Prosto z mojego netflix'owego kina przychodzę do was z recenzją ekranizacji reżysera Stevena Spielberga.
Postaram się w sposób tajemniczy skrócić, opisać i wydać opinię na temat tego filmu. Miło mi będzie jak wypowiesz się na temat recenzji, a co więcej przeczytasz ją całą.
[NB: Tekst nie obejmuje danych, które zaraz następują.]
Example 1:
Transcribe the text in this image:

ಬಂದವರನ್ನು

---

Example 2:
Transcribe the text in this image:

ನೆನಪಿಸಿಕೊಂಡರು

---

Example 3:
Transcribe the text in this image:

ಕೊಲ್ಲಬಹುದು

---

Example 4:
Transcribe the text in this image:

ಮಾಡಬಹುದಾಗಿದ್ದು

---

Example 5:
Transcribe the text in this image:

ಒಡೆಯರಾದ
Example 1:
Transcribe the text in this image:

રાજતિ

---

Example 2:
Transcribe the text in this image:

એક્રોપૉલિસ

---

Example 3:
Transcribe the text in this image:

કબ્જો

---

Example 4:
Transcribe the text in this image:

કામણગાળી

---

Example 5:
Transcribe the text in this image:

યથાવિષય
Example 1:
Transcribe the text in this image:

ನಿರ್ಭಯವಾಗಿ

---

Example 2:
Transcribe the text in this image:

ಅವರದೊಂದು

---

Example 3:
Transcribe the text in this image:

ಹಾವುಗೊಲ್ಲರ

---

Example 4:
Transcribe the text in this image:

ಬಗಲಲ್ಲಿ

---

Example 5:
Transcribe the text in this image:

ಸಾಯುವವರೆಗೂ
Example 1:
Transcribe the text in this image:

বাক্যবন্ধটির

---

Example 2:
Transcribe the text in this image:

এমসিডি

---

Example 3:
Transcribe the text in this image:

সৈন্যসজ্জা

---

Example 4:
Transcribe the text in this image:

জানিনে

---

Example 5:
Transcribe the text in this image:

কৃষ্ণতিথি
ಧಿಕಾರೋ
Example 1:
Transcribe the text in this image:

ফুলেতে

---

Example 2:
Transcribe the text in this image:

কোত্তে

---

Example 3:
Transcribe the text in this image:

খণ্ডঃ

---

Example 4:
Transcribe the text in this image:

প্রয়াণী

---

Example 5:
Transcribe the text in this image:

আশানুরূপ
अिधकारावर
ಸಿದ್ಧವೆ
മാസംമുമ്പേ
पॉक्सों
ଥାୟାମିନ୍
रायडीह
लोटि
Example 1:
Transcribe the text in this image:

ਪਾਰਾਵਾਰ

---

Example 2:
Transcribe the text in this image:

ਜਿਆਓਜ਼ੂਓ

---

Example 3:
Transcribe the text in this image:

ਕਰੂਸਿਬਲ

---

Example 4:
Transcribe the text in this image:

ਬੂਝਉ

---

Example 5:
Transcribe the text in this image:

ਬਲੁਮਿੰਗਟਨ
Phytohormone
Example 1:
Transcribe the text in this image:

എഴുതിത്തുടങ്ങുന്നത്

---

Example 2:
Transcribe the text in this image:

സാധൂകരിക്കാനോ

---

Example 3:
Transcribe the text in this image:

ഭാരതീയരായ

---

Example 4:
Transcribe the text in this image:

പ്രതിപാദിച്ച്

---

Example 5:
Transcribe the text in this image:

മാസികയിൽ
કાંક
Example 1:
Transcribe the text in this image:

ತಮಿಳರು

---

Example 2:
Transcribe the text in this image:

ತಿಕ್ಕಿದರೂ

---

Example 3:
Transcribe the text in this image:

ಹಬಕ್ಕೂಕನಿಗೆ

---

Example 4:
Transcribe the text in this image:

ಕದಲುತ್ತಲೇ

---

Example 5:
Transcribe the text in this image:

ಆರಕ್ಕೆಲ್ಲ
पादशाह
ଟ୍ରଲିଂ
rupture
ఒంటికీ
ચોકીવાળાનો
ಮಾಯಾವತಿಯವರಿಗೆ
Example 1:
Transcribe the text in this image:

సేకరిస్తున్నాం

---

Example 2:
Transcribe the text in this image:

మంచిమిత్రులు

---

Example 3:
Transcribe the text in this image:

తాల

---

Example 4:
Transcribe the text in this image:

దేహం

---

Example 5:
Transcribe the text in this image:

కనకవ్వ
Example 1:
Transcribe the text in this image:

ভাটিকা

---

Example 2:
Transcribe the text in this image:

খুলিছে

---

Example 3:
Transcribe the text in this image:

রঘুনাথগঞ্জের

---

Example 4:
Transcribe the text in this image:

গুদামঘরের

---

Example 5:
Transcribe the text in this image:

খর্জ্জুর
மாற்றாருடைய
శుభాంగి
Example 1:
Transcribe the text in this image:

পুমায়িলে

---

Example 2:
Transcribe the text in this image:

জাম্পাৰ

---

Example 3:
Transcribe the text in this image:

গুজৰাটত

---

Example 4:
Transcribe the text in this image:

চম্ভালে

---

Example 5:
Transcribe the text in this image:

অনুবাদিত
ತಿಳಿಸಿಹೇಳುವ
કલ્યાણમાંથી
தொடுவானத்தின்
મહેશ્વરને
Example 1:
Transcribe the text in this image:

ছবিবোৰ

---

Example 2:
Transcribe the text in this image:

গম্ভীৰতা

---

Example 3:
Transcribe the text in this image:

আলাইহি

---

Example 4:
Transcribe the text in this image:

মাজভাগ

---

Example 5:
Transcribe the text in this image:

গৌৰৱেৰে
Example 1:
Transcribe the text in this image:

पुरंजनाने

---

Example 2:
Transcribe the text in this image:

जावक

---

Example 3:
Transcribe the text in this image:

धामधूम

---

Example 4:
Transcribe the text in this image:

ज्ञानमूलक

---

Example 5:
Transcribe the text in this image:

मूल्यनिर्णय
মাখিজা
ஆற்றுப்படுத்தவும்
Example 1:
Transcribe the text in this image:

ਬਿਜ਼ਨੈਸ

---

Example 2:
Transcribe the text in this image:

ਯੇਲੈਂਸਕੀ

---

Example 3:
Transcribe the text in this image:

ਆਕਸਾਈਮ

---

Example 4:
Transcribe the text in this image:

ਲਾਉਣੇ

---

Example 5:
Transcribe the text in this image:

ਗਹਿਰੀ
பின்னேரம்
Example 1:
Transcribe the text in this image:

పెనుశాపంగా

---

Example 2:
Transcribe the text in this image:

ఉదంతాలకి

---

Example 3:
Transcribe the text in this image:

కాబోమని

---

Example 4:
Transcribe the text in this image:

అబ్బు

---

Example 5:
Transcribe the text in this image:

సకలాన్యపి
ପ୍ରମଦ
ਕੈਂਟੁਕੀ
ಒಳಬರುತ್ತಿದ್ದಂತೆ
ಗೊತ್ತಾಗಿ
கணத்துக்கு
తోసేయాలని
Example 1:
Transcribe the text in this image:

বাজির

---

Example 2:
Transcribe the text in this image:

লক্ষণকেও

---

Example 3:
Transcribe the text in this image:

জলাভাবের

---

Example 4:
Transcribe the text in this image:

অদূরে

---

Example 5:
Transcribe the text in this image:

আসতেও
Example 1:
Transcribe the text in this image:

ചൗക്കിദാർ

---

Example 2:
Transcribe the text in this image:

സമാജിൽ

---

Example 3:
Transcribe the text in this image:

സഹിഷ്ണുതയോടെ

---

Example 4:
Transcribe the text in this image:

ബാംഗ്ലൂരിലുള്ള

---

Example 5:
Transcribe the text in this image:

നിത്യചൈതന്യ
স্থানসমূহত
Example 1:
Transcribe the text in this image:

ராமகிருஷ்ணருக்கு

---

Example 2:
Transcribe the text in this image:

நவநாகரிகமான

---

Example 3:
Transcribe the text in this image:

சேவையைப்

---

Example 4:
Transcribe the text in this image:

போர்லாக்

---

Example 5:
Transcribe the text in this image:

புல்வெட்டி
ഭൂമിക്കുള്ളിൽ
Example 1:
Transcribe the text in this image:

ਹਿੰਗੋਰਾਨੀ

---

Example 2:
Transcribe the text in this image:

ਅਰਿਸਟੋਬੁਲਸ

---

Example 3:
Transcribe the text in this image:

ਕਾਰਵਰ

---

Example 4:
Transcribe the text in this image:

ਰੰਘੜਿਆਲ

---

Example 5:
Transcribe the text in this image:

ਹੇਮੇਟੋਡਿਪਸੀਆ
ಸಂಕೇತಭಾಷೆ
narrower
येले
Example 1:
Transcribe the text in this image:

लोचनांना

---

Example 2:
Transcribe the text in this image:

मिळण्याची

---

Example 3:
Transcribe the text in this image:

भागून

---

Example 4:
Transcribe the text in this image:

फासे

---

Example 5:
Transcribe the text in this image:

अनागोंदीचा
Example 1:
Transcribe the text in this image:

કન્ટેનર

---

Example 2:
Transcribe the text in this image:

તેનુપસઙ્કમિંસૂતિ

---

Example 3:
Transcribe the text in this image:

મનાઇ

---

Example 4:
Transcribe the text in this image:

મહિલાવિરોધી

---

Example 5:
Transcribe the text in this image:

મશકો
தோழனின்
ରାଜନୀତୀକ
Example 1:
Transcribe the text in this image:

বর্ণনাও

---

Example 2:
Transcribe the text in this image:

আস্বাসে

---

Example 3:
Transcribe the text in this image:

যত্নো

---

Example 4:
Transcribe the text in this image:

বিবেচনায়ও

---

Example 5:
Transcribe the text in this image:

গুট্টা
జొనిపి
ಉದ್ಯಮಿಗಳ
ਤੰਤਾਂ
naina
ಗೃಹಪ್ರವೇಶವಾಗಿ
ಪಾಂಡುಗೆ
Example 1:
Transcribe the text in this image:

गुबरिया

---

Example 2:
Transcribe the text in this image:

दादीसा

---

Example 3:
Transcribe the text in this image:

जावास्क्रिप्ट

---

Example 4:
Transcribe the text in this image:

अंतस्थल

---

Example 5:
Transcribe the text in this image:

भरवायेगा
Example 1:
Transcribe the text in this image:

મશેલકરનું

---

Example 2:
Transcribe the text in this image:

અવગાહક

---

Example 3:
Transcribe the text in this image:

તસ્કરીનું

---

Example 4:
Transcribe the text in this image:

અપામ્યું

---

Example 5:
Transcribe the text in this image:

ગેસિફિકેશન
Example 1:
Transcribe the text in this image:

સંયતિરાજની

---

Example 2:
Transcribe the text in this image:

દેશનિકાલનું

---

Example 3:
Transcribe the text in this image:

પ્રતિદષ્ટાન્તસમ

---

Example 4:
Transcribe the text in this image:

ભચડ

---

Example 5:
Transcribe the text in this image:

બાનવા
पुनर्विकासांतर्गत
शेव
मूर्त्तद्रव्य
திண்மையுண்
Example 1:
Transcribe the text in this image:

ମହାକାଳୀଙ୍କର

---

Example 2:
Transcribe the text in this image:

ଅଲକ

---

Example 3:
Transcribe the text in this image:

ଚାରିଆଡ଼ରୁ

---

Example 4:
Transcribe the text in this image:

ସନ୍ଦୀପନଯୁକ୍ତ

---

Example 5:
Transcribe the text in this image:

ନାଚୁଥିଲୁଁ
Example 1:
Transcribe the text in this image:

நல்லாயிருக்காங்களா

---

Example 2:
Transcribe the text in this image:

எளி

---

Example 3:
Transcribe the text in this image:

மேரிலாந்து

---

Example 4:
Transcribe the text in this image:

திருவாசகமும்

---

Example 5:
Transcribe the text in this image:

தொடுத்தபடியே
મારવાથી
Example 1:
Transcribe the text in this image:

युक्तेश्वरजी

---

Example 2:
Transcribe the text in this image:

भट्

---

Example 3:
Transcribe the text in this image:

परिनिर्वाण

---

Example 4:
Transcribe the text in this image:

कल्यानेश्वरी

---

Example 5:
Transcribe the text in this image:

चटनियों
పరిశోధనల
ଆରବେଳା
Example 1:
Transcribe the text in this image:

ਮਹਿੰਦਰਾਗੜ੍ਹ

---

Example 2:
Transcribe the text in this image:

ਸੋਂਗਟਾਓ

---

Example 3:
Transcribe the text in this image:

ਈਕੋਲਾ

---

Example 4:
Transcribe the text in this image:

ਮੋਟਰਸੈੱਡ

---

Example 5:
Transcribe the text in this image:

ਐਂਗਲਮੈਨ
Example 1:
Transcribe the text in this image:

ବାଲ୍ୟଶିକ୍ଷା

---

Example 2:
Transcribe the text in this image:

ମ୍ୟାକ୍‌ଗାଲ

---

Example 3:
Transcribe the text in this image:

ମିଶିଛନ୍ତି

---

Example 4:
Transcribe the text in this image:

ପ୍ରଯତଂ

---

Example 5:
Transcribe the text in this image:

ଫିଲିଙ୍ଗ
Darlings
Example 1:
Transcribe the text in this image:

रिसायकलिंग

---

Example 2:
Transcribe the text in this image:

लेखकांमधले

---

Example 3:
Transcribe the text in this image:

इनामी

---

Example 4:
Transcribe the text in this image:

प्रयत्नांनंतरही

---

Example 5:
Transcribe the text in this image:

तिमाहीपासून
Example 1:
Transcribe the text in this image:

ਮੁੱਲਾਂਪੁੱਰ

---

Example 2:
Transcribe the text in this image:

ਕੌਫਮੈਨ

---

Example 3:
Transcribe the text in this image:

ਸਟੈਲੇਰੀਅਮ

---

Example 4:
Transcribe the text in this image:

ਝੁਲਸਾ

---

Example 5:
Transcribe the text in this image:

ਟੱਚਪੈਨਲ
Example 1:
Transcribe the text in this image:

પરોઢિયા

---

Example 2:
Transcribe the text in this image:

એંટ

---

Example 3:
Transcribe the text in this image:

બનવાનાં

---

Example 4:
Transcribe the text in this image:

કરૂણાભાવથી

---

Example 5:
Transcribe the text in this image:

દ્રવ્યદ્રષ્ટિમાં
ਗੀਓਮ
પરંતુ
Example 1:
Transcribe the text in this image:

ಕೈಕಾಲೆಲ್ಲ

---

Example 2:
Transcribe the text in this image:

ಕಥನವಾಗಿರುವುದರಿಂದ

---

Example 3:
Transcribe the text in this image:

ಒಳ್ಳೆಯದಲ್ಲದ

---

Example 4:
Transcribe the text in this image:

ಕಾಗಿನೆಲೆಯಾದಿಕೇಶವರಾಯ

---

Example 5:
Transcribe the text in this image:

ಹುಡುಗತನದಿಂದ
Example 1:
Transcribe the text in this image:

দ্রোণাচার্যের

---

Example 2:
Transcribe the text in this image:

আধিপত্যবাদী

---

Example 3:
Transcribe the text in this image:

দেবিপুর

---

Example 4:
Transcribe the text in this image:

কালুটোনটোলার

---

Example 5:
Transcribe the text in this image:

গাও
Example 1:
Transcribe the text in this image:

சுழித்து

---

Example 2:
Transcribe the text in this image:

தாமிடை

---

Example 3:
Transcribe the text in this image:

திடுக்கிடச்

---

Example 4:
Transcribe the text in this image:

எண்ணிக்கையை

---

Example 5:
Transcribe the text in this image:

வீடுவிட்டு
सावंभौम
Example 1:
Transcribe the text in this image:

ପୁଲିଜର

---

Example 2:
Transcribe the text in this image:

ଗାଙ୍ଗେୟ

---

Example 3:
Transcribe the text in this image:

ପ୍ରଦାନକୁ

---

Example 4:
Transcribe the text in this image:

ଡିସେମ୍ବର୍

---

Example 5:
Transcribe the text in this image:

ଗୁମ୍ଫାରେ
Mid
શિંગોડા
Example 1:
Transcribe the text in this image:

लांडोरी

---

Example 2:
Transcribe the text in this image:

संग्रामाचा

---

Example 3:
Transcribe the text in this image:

Zapraszam do krótkiej lektury !!!
Nie ukrywam, że ma on w Sobie coś magicznego, coś co przyciąga uwagę widza. Świat uzależniony jest od powstałego wirtualnego świata zwanego OASIS, które zostało stworzone przez Jamesa Hollidaya. Sam wirtual jest na tyle efektowny co również bezsensowny z powodu zakładania przez ludzi googli oraz biegania na specjalnej bieżni. Twórca świata był na tyle samotny i niekochany, że poczuł chęć porzucenia prowadzenia tej działalności. Postanowił więc zorganizować konkurs w którym do wygrania było złote jajo, a jego posiadacz zgarnia całą światową ekonomię. Głównymi bohaterami, którzy opowiadają całość jest Wade, w grze natomiast wciela się w nick "Parzival" oraz Samatha, z nickiem "Art3mis".
Oczywiście nie mogło zabraknąć czarnych postaci, które próbują zdobyć "tron" i objąć całe stanowisko.
Więcej na temat filmu nie chce zdradzać...musicie obejrzeć go sami.
Oczywiście jest tutaj znaczna część rywalizacji. Jest to typowa karuzela, która skierowana jest do fanów popkultury, którzy podobnie jak Ja szczerzą zęby gdy na ekranie mignie im laleczka Chucky czy Freddy Krueger. Ekranizacja złożona jest z symboli, które przeżywało się w dzieciństwie - taka magiczna odskocznia do przeszłości. Według mnie jest to znakomite widowisko w którym można zatracić się razem z bohaterem. Podoba mi się nawiązanie do filmów z lat '80 i '90, która w pewien sposób obrazuje całość tych 20 lat. Jak dla mnie, nie ma o co się przyczepić, ponieważ końcówka jest dla mnie zadziwiająca i mimo wszystko bardzo gorąco polecam.
Nie chce oceniać jej w skali bo zwyczajnie w świecie nie wiem jaka ocena miałaby się tu znaleźć.